WHAT NEEDS TO BE DONE:
Leave every image out, and return the rest of the data word for word.

DATA:

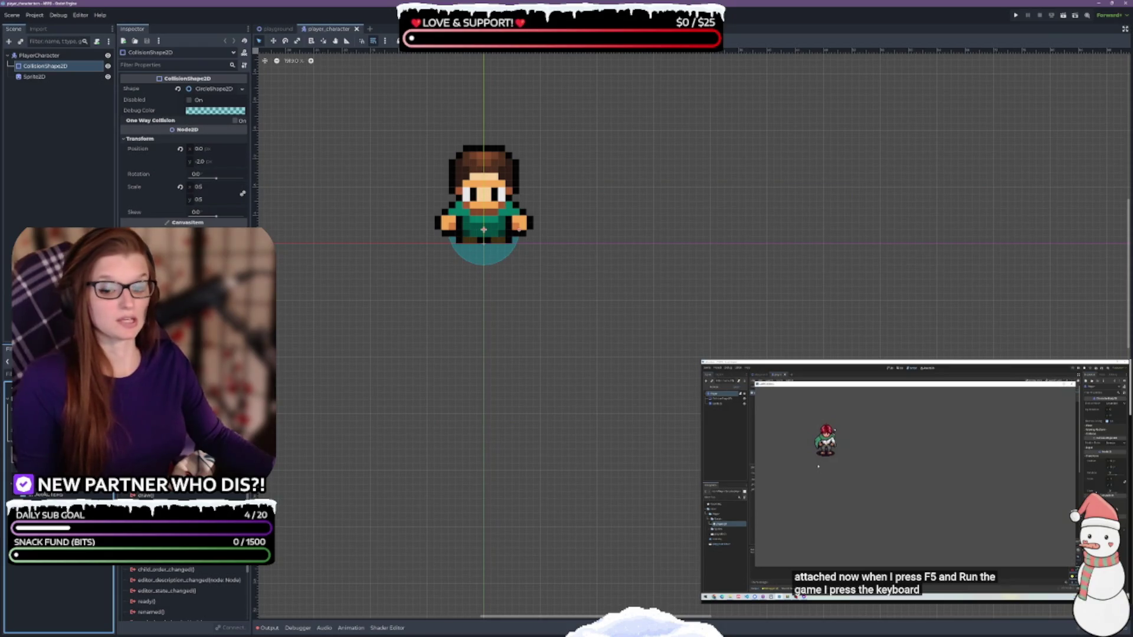
{"action": "mouse_move", "coordinate": [59, 413]}
{"action": "left_mouse_down"}
{"action": "mouse_move", "coordinate": [94, 108]}
{"action": "mouse_move", "coordinate": [47, 57]}
{"action": "left_mouse_up"}
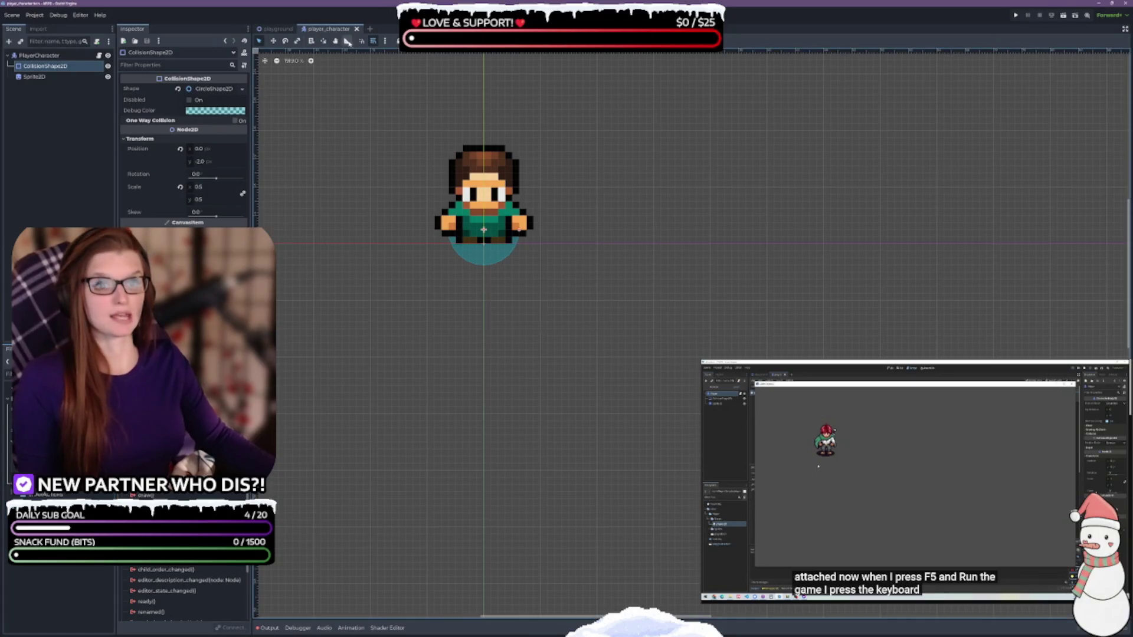
{"action": "left_click", "coordinate": [276, 28]}
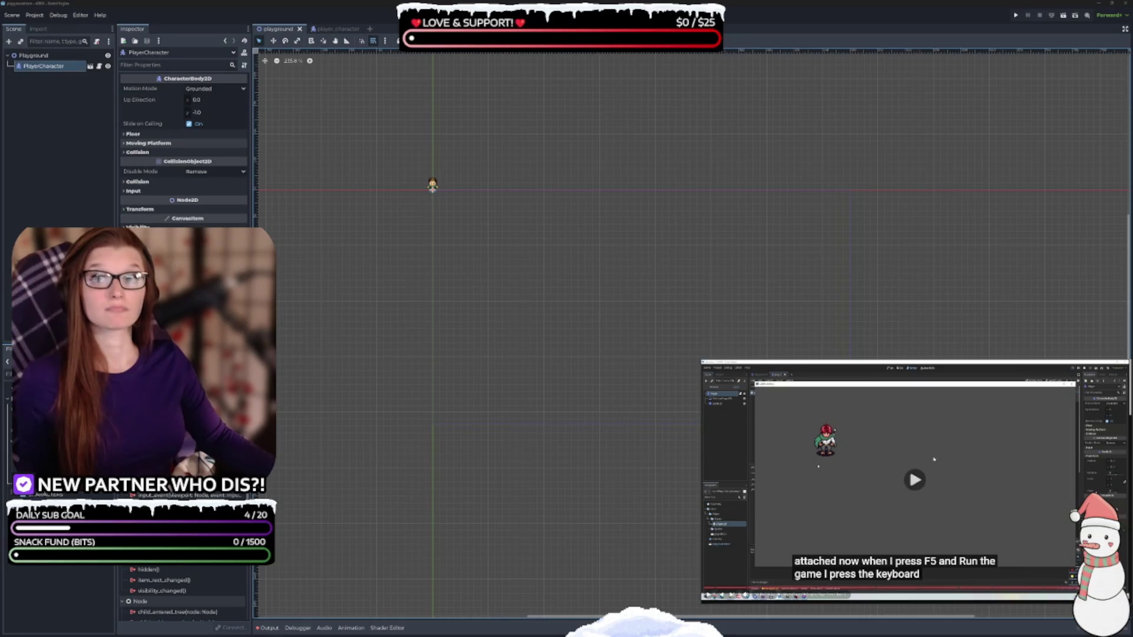
Step: Run the Playground scene, then stop the game
{"action": "left_click", "coordinate": [328, 29]}
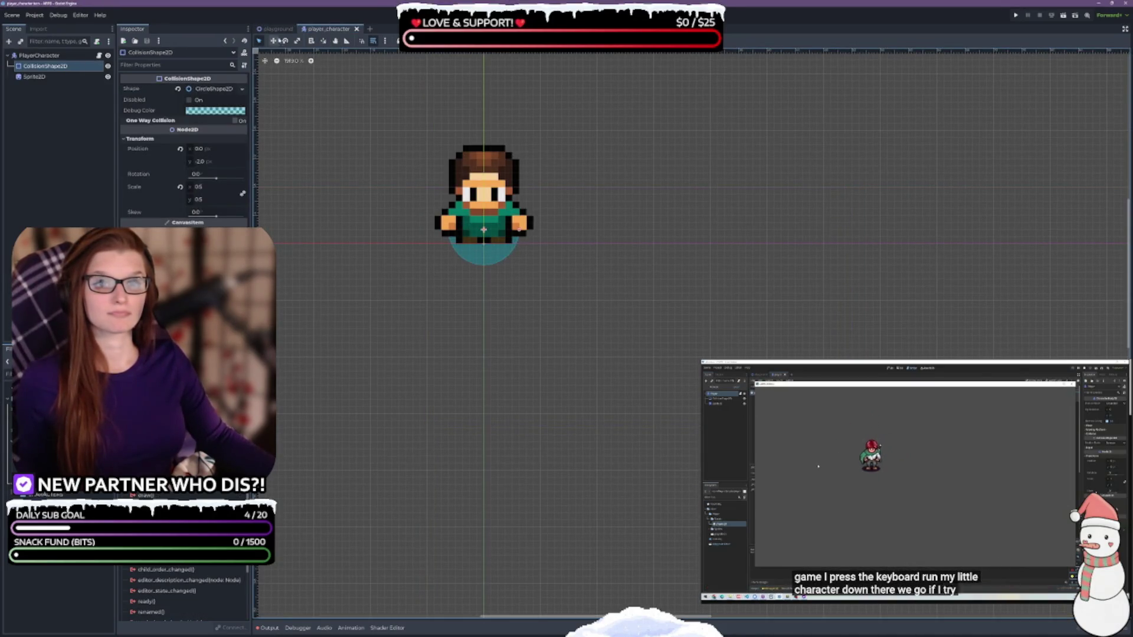
{"action": "left_click", "coordinate": [273, 29]}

RESULT OF THIS EXERCISE:
{"action": "mouse_move", "coordinate": [59, 413]}
{"action": "left_mouse_down"}
{"action": "mouse_move", "coordinate": [94, 108]}
{"action": "mouse_move", "coordinate": [47, 57]}
{"action": "left_mouse_up"}
{"action": "left_click", "coordinate": [276, 28]}
Step: Run the Playground scene, then stop the game
{"action": "left_click", "coordinate": [328, 29]}
{"action": "left_click", "coordinate": [273, 29]}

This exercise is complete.